The passion with which O'Connell extols the virtues of Batman mixes an intoxicating Kool-Aid for even the superhero averse. Not to say the Batman lifers in the audience won't get everything they're looking for from Dork Knight. O'Connell has collaborated with his director, Tony Speciale, to create a one-man Batman fantasy funhouse, where all your favorite characters congregate for a multi-generational reunion. Lighting designer Zach Blane facilitates each of O'Connell's transformations, giving each character — from Arnold Schwarzenegger's Mr. Freeze to Heath Ledger's Joker — a specific and appropriately dramatic aesthetic.

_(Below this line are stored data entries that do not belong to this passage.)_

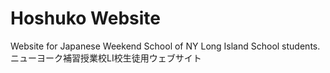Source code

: # Hoshuko Website
Website for Japanese Weekend School of NY Long Island School students. 
ニューヨーク補習授業校LI校生徒用ウェブサイト
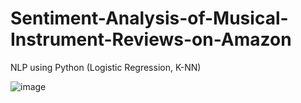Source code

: # Sentiment-Analysis-of-Musical-Instrument-Reviews-on-Amazon
NLP using Python (Logistic Regression, K-NN) 

![image](https://github.com/user-attachments/assets/ae16c74c-6b20-4c8f-a815-bdc752bd9f2f)
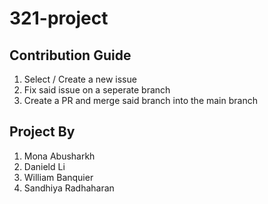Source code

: # 321-project

## Contribution Guide
1. Select / Create a new issue 
2. Fix said issue on a seperate branch
3. Create a PR and merge said branch into the main branch

## Project By

1. Mona Abusharkh
2. Danield Li
3. William Banquier
4. Sandhiya Radhaharan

All of this, however, adds up to more than just a fun party trick. O'Connell is a remarkably honest performer and writes himself a candid, hilarious, and surprisingly moving monologue to match. His trip to see The Dark Knight Rises becomes a sincere catharsis — a moment for him to absorb the consequences of Batman's discreet retirement. He's happy that Bruce Wayne can finally live a life of leisure with the woman of his dreams, while also envious that he, himself, has not achieved a similar nirvana.
The Batman trope — while introduced as self-effacingly silly — gives body to O'Connell's stories, none of which would make headlines, but are compelling in their grounded relatability. After all, aside from our parents, nothing has a greater impact on who we become than the characters that consume our imaginations, shape our philosophies, and mold our visions of the world. Perhaps our inner conflicts truly are just debates between cultural icons vying to dominate our psyches. And if we're as truthful with ourselves as O'Connell is with us, the loudest voices would probably fall under the "dork" umbrella. It likely wasn't Socrates who wove our moral fiber, it was Mr. Feeny. And it wasn't Hooked on Phonics that inspired a generation of bookworms, it was Hermione. And that's more than OK, because if the comic book industry teaches us one thing, it's that the biggest dorks make the greatest heroes.